George Hudson (1800-1871), the railway magnate who was (shortly before Carlyle’s essay was written) revealed to have engaged in fraud. Carlyle sees Hudson as the typical wealthy Somebody that the English raise statues to, oblivious to his conduct. He was elected an MP after this scandal and thereby gained immunity from being imprisoned for debt. When he lost his seat, he had to flee the country to avoid prison. He only returned once imprisonment of debtors was abolished. As it happens, no statue to him was erected but his contributions were marked in street names. Carlyle uses topical satire to reinforce his points about the decline in moral and civic standards of his day. Lively but overlong.

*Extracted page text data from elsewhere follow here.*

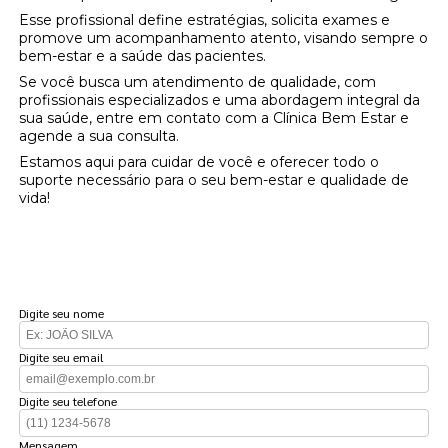
Esse profissional define estratégias, solicita exames e
promove um acompanhamento atento, visando sempre o
bem-estar e a saúde das pacientes.
Se você busca um atendimento de qualidade, com
profissionais especializados e uma abordagem integral da
sua saúde, entre em contato com a Clínica Bem Estar e
agende a sua consulta.
Estamos aqui para cuidar de você e oferecer todo o
suporte necessário para o seu bem-estar e qualidade de
vida!
FAÇA UM ORÇAMENTO
Digite seu nome
Digite seu email
Digite seu telefone
Mensagem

“Jesuitism” is a reflection on the cult of Ignatius of Loyola (1491-1556) and the Jesuits, chief enforcers of the Counter Reformation. As a Protestant, Carlyle sees the beatification of, and praying to, Ignatius as being against (or in ignorance of) the will of God. Ignatius “has done more mischief in the Earth than any man born since.” He casts aspersions on Ignatius’s origins as a soldier, “distinguished, as I understand, by his fierce appetites chiefly, by his audacities and sensualities, and loud unreasonable decision, That this Universe, in spite of rumours to the contrary, was a Cookery-shop and Bordel, wherein garlic, jamaica-pepper, unfortunate-females and other spicery and garnishing awaited the bold human appetite, and the rest of it was mere rumour and moonshine […] That the Cookery-shop and Bordel was a magical delusion, a sleight-of-hand of Satan, to lead Ignatius, by garlic and finer temporal spiceries, to eternal Hell […] ” Carlyle characterises his subject’s abandonment to sensuality as a jumble of intemperate stuffs that inflame rather than satiate human desire. He calls Ignatius a “detestable Human Pig”.

Carlyle decries the work of the black-clad Jesuits, who continue Ignatius’s work to his day. He writes that falsity of speech leads to falsification of all things. The fine arts are condemned wholly as harbingers of falsehood. “The fact is, though men are not in the least aware of it, the Fine Arts, divorced entirely from Truth this long while, and wedded almost professedly to Falsehood, Fiction and suchlike, are got into what we must call an insane condition […]” He ties falsity in public life, religion, the arts and politics in this final pamphlet, combining his concerns in a single lament for the decline of morals.

Carlyle’s book covers democracy, prisons, bureaucratic overreach, the overweening state, public conduct, observing civic and moral standards – and see those subverted – all of which are vital issues today. In the grand denunciations of degradation, we can find prefigured our own concerns. However prolix and meandering Carlyle’s style can be in these pamphlets, his points have the emotional pathos of deeply held convictions and the moral seriousness of a man concerned about the fate of his nation. Many of his arguments still carry weight.